B.C. Cancer to lead first national cannabis clinical trial for symptom relief

PAMELA FAYERMAN January 15, 2019

Recruitment for the 48-day trial in 150 patients will begin soon after the expected Health Canada and ethics approval is obtained. Patients in Vancouver, Abbotsford, Prince George, Victoria, Calgary, Winnipeg, Ottawa, Kingston and Toronto will be enrolled in the trial investigating whether cannabis properties reduce cancer-related symptoms including pain, sleep disturbance, anxiety and nausea.
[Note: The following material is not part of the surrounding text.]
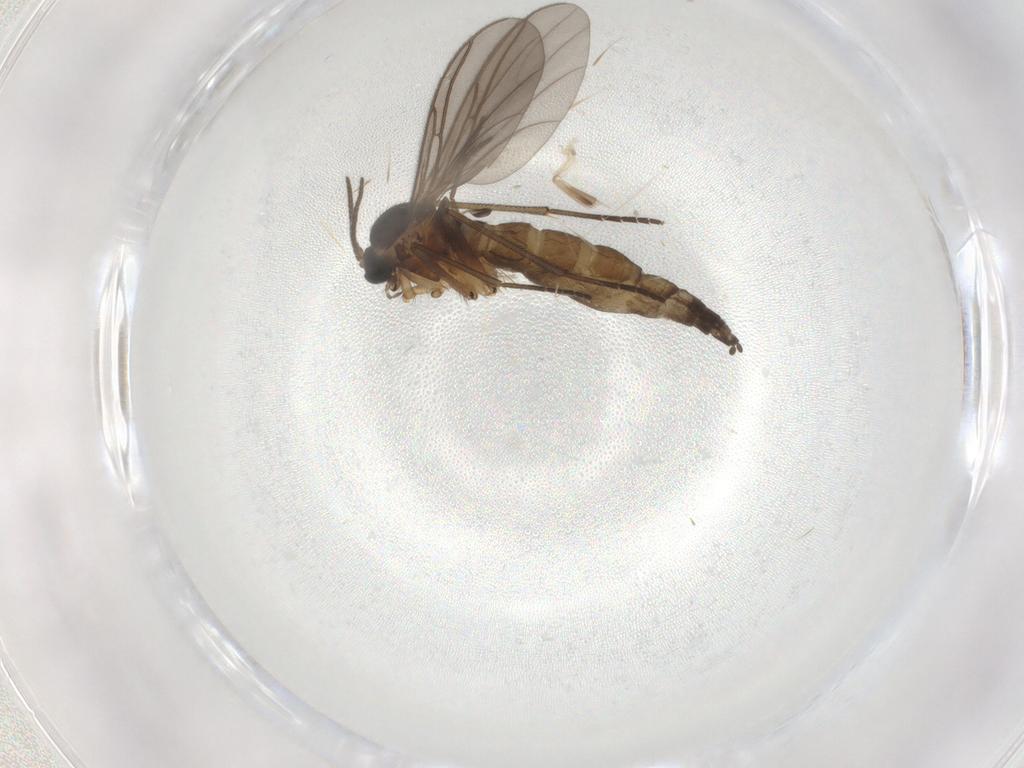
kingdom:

Funding of about $1 million for the randomized, double-blind, placebo-controlled study is coming from private donors to the BC Cancer Foundation; they’ve asked to remain anonymous. The cannabis oil-based products to be used will be donated by the Whistler Medical Marijuana Corp., one of the country’s first organic producers. The company has just been sold to Aurora Cannabis Inc. in a $175-million deal that has made headlines this week.
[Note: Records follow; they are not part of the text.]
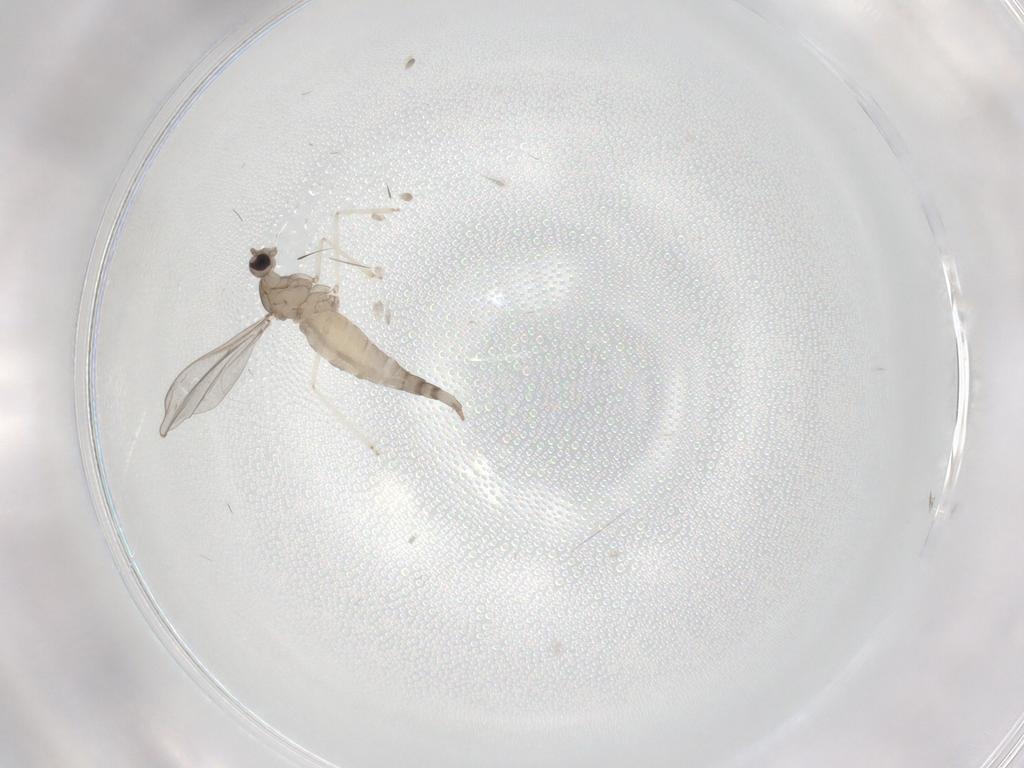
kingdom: Animalia
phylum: Arthropoda
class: Insecta
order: Diptera
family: Cecidomyiidae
Dr. Pippa Hawley, a palliative care specialist and medical director of the provincial pain and symptom management program at B.C. Cancer, will lead the trial. She’s been providing authorizations for medical cannabis to patients for many years. 

In an interview, Hawley said Canada’s legalization of marijuana paved the way for the study that should help answer whether patients’ anecdotal reports of benefits are justified by the evidence.
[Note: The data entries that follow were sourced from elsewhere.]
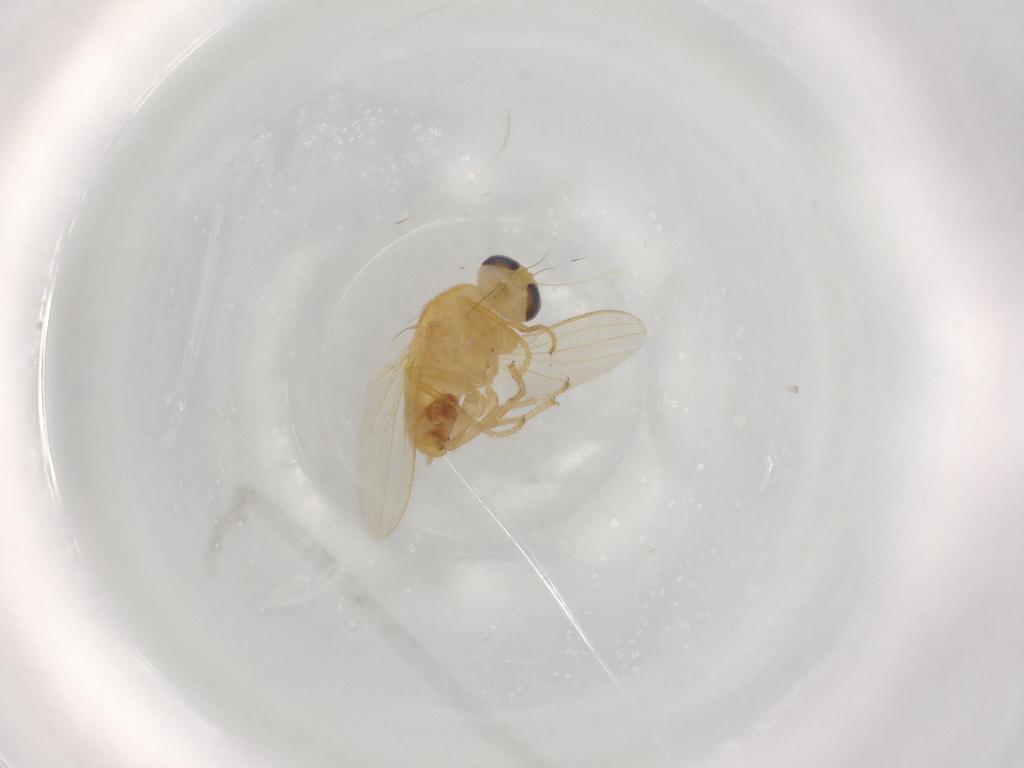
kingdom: Animalia
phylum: Arthropoda
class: Insecta
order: Diptera
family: Chyromyidae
“My goal is to be able to provide a useful guide to patients and health care professionals,” said Hawley. “I want to be able to give them practical information about what could work.”

Prior to designing the trial methodology, Hawley and her collaborators circulated a survey to 3,000 patients who saw a cancer specialist at any one of the agency’s clinics across B.C. on a single day last summer. Patients were asked if they were using cannabis for symptom relief and if they had ever used cannabis. Eight hundred patients responded to the survey; a quarter said they were currently using cannabis products for cancer-related symptom control and another quarter said they had used it in the past, mostly for recreational purposes.